Asked by Anonymous at 12:57 PM on Oct. 17, 2008 in Relationships

Answers (7)
  • He is everything I've known, depended and relied on for 7 years. I feel like I have no identity without him. We are on the verge of buying a house. We have a child together and we have custody of his child with another woman. I love his child like my own and would not get to see him again if we divorced. I am scared, I don't think I could make it on my own, physically or mentally. My family all said I was too young to marry and I don't want to prove them right. I do love him very much, despite everything. He has a personality disorder that is the cause of a lot of his flaws but we don't have money for him to go to counseling or get on medication, and I don't know if he would anyway. I don't believe in divorce.
    Anonymous

    Answer by Anonymous at 12:57 PM on Oct. 17, 2008

  • WOW! I am going through that same thing! This is ironic! Ive tried everything to. I mean I told him that I wanted to talk and nothing gets through to him. I dont know what to do either. I can only tell you what I have done. Just talk to him and if hes not willing then leave. I mean every relationship is different so that might work for you. Im sorry things are going rough, but it seems like when you marry a guy then they have control of you for the rest of your life. Thats what happened to me! Good luck sweetie
    Anonymous

    Answer by Anonymous at 1:05 PM on Oct. 17, 2008

  • I know what your dealing with Except being married, But I do know. I'm getting ready to leave my Boyfriend of just over 2 years. It's difficult but He's not the right one for me, and it sounds like Your's isn't the right one for you either! It really is tough.
    HeatherM0529

    Answer by HeatherM0529 at 1:20 PM on Oct. 17, 2008

  • Do you not have insurance either? Sounds like counseling is a must here, if you truly want to work things out. Insurance will pay for marriage counseling.

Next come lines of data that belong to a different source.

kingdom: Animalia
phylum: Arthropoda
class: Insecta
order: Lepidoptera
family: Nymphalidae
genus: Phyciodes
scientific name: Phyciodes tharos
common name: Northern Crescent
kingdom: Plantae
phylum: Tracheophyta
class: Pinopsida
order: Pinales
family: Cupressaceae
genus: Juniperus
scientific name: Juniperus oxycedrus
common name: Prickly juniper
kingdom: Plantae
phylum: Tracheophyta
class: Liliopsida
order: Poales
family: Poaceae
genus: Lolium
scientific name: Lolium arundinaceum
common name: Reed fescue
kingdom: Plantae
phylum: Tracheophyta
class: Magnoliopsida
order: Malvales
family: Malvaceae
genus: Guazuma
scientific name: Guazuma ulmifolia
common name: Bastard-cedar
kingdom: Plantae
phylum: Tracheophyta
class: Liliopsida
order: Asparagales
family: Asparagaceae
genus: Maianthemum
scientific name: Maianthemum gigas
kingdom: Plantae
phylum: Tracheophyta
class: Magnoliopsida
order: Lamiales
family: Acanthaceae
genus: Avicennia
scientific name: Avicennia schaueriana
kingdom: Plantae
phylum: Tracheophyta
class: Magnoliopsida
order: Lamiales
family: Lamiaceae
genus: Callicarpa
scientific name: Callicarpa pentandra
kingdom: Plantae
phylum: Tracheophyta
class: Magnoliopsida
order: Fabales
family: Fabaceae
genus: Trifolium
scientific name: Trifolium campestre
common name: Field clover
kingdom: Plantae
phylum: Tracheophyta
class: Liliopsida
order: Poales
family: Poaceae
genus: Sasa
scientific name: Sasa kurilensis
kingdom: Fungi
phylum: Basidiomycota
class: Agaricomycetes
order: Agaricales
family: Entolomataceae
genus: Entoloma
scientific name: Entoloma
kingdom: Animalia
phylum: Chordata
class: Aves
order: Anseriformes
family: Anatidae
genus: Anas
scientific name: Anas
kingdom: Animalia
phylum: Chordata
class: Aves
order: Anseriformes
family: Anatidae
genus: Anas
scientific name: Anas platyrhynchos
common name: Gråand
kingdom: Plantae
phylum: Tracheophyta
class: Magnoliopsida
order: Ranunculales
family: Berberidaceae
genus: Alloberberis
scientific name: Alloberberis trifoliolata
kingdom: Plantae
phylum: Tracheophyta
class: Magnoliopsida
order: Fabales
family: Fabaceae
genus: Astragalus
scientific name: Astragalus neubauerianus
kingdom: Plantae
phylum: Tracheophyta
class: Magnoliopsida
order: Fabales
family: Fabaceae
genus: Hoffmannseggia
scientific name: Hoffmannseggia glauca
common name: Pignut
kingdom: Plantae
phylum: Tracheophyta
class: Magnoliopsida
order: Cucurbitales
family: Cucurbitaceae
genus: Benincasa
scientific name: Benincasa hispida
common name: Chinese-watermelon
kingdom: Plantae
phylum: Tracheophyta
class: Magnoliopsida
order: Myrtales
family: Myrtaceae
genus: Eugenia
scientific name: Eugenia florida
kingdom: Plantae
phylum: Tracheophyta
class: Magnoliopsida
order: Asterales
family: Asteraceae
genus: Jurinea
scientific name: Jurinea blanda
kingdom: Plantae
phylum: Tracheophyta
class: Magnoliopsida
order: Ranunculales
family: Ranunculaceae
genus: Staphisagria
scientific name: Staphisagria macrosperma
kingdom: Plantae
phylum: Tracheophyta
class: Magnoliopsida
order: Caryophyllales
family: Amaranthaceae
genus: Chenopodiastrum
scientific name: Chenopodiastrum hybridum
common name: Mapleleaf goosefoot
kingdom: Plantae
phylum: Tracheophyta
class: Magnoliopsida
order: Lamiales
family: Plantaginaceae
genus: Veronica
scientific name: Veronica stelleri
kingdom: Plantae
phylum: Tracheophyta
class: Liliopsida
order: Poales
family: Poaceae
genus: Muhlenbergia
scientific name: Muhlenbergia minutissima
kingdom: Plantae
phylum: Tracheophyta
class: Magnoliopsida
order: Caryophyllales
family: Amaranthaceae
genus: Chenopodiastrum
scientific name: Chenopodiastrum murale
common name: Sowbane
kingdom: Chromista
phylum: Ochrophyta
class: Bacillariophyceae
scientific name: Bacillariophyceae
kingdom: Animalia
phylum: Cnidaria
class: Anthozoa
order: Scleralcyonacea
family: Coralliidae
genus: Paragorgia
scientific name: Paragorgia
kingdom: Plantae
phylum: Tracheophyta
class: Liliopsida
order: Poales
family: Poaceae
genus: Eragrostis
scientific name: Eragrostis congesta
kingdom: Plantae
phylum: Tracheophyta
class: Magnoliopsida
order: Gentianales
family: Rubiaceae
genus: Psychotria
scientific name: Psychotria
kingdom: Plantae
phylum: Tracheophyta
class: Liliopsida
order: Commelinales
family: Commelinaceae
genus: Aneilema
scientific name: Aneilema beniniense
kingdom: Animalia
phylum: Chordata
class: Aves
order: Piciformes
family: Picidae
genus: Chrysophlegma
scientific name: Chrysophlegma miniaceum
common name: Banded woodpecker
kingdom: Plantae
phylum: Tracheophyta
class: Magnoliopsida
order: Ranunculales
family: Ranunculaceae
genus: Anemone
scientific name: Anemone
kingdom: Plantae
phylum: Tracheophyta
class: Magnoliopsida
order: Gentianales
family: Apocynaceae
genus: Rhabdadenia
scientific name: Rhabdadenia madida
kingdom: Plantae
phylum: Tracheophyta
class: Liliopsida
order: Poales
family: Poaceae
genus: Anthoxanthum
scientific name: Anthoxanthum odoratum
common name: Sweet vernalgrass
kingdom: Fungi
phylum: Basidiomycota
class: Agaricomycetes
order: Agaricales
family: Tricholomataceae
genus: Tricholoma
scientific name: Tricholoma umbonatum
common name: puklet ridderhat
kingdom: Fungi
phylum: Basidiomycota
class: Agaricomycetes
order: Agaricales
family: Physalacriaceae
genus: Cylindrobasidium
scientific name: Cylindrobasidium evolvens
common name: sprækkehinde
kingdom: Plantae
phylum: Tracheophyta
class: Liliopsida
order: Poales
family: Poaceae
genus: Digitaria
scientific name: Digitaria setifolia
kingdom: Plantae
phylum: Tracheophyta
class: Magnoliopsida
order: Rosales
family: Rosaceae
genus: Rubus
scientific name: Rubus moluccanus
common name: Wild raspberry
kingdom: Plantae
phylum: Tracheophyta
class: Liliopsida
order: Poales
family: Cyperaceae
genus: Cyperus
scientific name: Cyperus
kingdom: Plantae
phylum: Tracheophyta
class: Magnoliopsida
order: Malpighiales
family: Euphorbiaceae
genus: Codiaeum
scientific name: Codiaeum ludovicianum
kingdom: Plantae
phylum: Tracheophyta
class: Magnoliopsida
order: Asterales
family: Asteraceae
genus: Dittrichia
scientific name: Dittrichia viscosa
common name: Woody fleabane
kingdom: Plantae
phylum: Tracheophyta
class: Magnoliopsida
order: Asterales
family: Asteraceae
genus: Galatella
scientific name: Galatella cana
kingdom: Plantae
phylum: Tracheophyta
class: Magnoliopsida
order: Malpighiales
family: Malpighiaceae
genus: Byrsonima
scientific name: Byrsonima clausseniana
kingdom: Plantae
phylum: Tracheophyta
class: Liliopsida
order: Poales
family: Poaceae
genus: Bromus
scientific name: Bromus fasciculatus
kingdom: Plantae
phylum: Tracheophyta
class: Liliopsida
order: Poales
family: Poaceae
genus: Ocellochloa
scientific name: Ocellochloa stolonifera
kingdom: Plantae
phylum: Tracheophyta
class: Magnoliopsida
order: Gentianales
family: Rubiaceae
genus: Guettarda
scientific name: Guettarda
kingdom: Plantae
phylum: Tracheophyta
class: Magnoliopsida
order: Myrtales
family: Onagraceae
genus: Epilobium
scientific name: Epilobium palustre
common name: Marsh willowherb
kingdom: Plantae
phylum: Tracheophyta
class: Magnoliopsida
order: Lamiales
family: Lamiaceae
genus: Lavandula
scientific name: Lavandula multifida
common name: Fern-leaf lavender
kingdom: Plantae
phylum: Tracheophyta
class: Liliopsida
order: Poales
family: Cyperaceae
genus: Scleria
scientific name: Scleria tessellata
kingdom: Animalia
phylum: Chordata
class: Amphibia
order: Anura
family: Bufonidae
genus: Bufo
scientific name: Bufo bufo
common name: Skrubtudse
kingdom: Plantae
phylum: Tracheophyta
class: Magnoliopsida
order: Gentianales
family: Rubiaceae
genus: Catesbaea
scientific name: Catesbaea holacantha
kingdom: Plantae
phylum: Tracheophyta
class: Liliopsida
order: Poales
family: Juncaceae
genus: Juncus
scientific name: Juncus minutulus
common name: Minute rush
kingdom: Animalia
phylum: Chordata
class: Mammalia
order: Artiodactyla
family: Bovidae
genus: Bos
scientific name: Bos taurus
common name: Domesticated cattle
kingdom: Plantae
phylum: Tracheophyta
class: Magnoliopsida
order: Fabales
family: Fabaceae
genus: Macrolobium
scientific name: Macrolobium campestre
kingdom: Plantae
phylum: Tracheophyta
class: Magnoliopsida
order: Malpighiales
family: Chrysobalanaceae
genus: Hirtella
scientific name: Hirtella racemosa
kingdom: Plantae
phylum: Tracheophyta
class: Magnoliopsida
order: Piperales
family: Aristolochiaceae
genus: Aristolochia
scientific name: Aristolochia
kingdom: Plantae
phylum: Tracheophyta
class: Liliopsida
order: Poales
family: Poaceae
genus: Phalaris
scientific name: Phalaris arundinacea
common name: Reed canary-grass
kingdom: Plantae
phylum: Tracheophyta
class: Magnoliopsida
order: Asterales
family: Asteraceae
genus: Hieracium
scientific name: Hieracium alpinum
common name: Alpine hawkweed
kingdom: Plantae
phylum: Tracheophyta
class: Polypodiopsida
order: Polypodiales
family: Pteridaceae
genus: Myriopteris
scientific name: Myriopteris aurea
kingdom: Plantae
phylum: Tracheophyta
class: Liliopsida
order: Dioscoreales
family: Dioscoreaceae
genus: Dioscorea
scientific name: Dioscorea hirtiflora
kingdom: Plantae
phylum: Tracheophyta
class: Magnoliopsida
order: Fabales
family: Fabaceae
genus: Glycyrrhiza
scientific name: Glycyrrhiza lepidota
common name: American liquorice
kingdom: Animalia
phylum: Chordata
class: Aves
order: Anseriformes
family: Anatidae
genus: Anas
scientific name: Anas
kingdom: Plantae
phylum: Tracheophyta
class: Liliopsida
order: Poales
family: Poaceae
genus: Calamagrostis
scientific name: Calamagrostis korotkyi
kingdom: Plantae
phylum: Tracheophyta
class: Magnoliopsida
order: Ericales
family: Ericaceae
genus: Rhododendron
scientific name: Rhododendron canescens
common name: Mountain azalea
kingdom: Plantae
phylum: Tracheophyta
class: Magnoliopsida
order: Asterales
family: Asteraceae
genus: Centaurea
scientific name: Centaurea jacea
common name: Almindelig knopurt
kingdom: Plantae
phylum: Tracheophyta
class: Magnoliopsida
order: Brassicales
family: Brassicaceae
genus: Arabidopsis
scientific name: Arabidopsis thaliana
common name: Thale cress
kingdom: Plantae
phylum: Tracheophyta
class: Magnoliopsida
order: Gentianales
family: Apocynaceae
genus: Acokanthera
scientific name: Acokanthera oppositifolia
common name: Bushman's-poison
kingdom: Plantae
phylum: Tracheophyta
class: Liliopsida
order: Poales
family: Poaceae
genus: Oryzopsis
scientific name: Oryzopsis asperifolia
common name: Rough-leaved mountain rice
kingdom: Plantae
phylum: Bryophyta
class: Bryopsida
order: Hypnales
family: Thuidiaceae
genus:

Also read this book, even if he won't read it with you, Love & Respect by Emerson Eggerichs.
    feesharose

    Answer by feesharose at 1:28 PM on Oct. 17, 2008

  • the only way it will work is if he gets on meds. my ex was that way and he couldn't stay on meds. when he was off of them life was not very happy. try calling around to find out if any programs can help with the cost or free counseling. my marriage ended due to this problem but it can be worked out if he is willing to get help. you wont be happy until its done.
    hotmama541

    Answer by hotmama541 at 1:35 PM on Oct. 17, 2008

  • well if you love him still stick it out. that's what marriage is all about. sticking together for better or for worse. maybe one day you could afford to get him on meds. you could go to mexico once you found out what kind he needed.
    melody77

    Answer by melody77 at 2:09 PM on Oct. 17, 2008

  • If you love him, as you say you do, then you'll have a lot of work to do, but you CAN make it work. A few things: Everybody lies. House is right on that one. So, just because you caught him in a lie, doesn't mean he is untrustworthy. You clearly have trust issues, and you'll need to work on that.
    Also, there are social programs that will allow him to get the help he needs without having to pay for it (or at least pay very little). Look into those. You took vows, the both of you, for better or worse...well now you're dealing with the "worse" part of that, and you need to at the very least give it a honest effort, with everything you have and everything you can get help with. You haven't done that yet, so I say you should stick it out and get the both of you into some programs to help. Your kids deserve that much from you, and your marriage does too.